Lors de mon passage (juillet 2008), ils en étaient à leurs premières visites guidées de l’usine, et malgré le fait que notre guide consultait encore ses feuilles de notes, j’ai bien pu sentir et imaginer un veilleur auprès des grandes cuves, un maître-savonnier goûtant au savon, un ouvrier marchant sur le savon de la salle des mises pour le trancher et transportant ensuite les cubes de plus de 30 kg de savon chacun. Évidemment, les temps ont un peu changé; les cuves ne sont plus chauffées au feu de bois et les ouvriers ne transportent plus les énormes blocs de savon grâce à leur force musculaire. Mais le savon de Marseille «72% huile» (huiles végétales d’olive, de coprah et de palme chez Marius Fabre) est fier à sa tradition; suite à l’empâtage ou la saponification entre les huiles et le mélange de soude, la pâte de savon est lavée avec une «lessive de sel» pour éliminer entièrement la soude. Elle est ensuite chauffée à feu doux pendant, au total, une dizaine de jours, ce qui permet de séparer le savon de la glycérine; la pâte est lavée et relavée pour la débarasser de ses impuretés, puis transportée dans la salle des «mises» où elle sèchera, sera coupée puis envoyée à ses dernières étapes de fabrication.

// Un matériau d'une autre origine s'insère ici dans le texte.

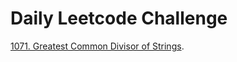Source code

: # Daily Leetcode Challenge
[1071. Greatest Common Divisor of Strings](https://leetcode.com/problems/greatest-common-divisor-of-strings).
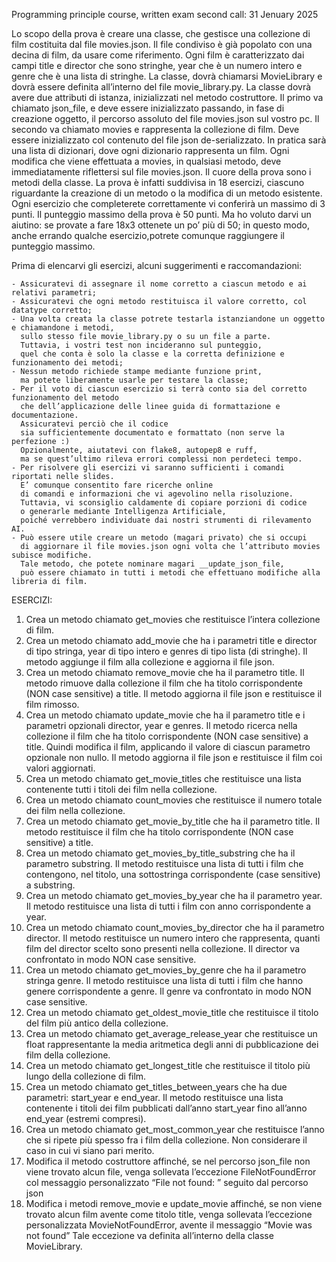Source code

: Programming principle course, written exam
second call: 31 Jenuary 2025

Lo scopo della prova è creare una classe, che gestisce una collezione di film costituita dal
file movies.json.
Il file condiviso è già popolato con una decina di film, da usare come riferimento.
Ogni film è caratterizzato dai campi title e director che sono stringhe, year che è un numero
intero e genre che è una lista di stringhe.
La classe, dovrà chiamarsi MovieLibrary e dovrà essere definita all’interno del file
movie_library.py.
La classe dovrà avere due attributi di istanza, inizializzati nel metodo costruttore.
Il primo va chiamato json_file, e deve essere inizializzato passando, in fase di creazione
oggetto, il percorso assoluto del file movies.json sul vostro pc.
Il secondo va chiamato movies e rappresenta la collezione di film.
Deve essere inizializzato col contenuto del file json de-serializzato.
In pratica sarà una lista di dizionari, dove ogni dizionario rappresenta un film.
Ogni modifica che viene effettuata a movies, in qualsiasi metodo, deve immediatamente
riflettersi sul file movies.json.
Il cuore della prova sono i metodi della classe.
La prova è infatti suddivisa in 18 esercizi, ciascuno riguardante la creazione di un metodo o
la modifica di un metodo esistente.
Ogni esercizio che completerete correttamente vi conferirà un massimo di 3 punti.
Il punteggio massimo della prova è 50 punti.
Ma ho voluto darvi un aiutino: se provate a fare 18x3 ottenete un po’ più di 50;
in questo modo, anche errando qualche esercizio,potrete comunque raggiungere il
punteggio massimo.

Prima di elencarvi gli esercizi, alcuni suggerimenti e raccomandazioni:

    - Assicuratevi di assegnare il nome corretto a ciascun metodo e ai relativi parametri;
    - Assicuratevi che ogni metodo restituisca il valore corretto, col datatype corretto;
    - Una volta creata la classe potrete testarla istanziandone un oggetto e chiamandone i metodi,
      sullo stesso file movie_library.py o su un file a parte.
      Tuttavia, i vostri test non incideranno sul punteggio,
      quel che conta è solo la classe e la corretta definizione e funzionamento dei metodi;
    - Nessun metodo richiede stampe mediante funzione print,
      ma potete liberamente usarle per testare la classe;
    - Per il voto di ciascun esercizio si terrà conto sia del corretto funzionamento del metodo
      che dell’applicazione delle linee guida di formattazione e documentazione.
      Assicuratevi perciò che il codice
      sia sufficientemente documentato e formattato (non serve la perfezione :)
      Opzionalmente, aiutatevi con flake8, autopep8 e ruff,
      ma se quest’ultimo rileva errori complessi non perdeteci tempo.
    - Per risolvere gli esercizi vi saranno sufficienti i comandi riportati nelle slides.
      E’ comunque consentito fare ricerche online
      di comandi e informazioni che vi agevolino nella risoluzione.
      Tuttavia, vi sconsiglio caldamente di copiare porzioni di codice
      o generarle mediante Intelligenza Artificiale,
      poiché verrebbero individuate dai nostri strumenti di rilevamento AI.
    - Può essere utile creare un metodo (magari privato) che si occupi
      di aggiornare il file movies.json ogni volta che l’attributo movies subisce modifiche.
      Tale metodo, che potete nominare magari __update_json_file,
      può essere chiamato in tutti i metodi che effettuano modifiche alla libreria di film.

ESERCIZI:
01. Crea un metodo chiamato get_movies che restituisce l’intera collezione di film.
02. Crea un metodo chiamato add_movie che ha i parametri 
    title e director di tipo stringa, year di tipo intero e genres di tipo lista (di stringhe).
    Il metodo aggiunge il film alla collezione e aggiorna il file json.
03. Crea un metodo chiamato remove_movie che ha il parametro title.
    Il metodo rimuove dalla collezione il film che ha titolo corrispondente (NON case sensitive) a title.
    Il metodo aggiorna il file json e restituisce il film rimosso.
04. Crea un metodo chiamato update_movie che ha il parametro title
    e i parametri opzionali director, year e genres.
    Il metodo ricerca nella collezione il film che ha titolo corrispondente (NON case sensitive) a title.
    Quindi modifica il film, applicando il valore di ciascun parametro opzionale non nullo.
    Il metodo aggiorna il file json e restituisce il film coi valori aggiornati.
05. Crea un metodo chiamato get_movie_titles
    che restituisce una lista contenente tutti i titoli dei film nella collezione.
06. Crea un metodo chiamato count_movies
    che restituisce il numero totale dei film nella collezione.
07. Crea un metodo chiamato get_movie_by_title che ha il parametro title.
    Il metodo restituisce il film che ha titolo corrispondente (NON case sensitive) a title.
08. Crea un metodo chiamato get_movies_by_title_substring che ha il parametro substring.
    Il metodo restituisce una lista di tutti i film che contengono, nel titolo, una sottostringa corrispondente 
    (case sensitive) a substring.
09. Crea un metodo chiamato get_movies_by_year che ha il parametro year.
    Il metodo restituisce una lista di tutti i film con anno corrispondente a year.
10. Crea un metodo chiamato count_movies_by_director che ha il parametro director.
    Il metodo restituisce un numero intero che rappresenta, quanti film del director scelto sono presenti nella collezione. Il director va confrontato in modo NON case sensitive.
11. Crea un metodo chiamato get_movies_by_genre che ha il parametro stringa genre.
    Il metodo restituisce una lista di tutti i film che hanno genere corrispondente a genre.
    Il genre va confrontato in modo NON case sensitive.
12. Crea un metodo chiamato get_oldest_movie_title
    che restituisce il titolo del film più antico della collezione.
13. Crea un metodo chiamato get_average_release_year
    che restituisce un float rappresentante la media aritmetica degli anni di pubblicazione
    dei film della collezione.
14. Crea un metodo chiamato get_longest_title che restituisce il titolo più lungo della collezione di film.
15. Crea un metodo chiamato get_titles_between_years che ha due parametri: start_year e end_year.
    Il metodo restituisce una lista contenente i titoli dei film pubblicati dall’anno start_year fino all’anno end_year (estremi compresi).
16. Crea un metodo chiamato get_most_common_year 
    che restituisce l’anno che si ripete più spesso fra i film della collezione.
    Non considerare il caso in cui vi siano pari merito.
17. Modifica il metodo costruttore affinché,
    se nel percorso json_file non viene trovato alcun file,
    venga sollevata l’eccezione FileNotFoundError
    col messaggio personalizzato “File not found: ” seguito dal percorso json
18. Modifica i metodi remove_movie e update_movie affinché,
    se non viene trovato alcun film avente come titolo title,
    venga sollevata l’eccezione personalizzata MovieNotFoundError,
    avente il messaggio “Movie was not found”
    Tale eccezione va definita all’interno della classe MovieLibrary.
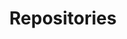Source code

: ---
layout: page
title: Repositories
nav: true
permalink: /repositories/
nav_order: 7
dropdown: false
children:
    - title: Repositories
      permalink: /repositories/
    - title: divider
    - title: Projects
      permalink: /projects/
---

Je n’ai pas réussi à savoir pourquoi mon savon de Marseille pourrait me guérir de mon mal de dos, mais j’ai en prime appris qu’il pourrait également me servir de dentifrice (hum), et de désinfectant pour les plaies. J’ai ramené à la maison assez de cubes et de fragrances pour faire augmenter mes bagages de 8 kg! Je n’ai également pas pu résister à plusieurs petits pots de savon noir (quel beau paradoxe!) et d’huile d’argan et j’ai hâte de me faire mon propre petit hammam.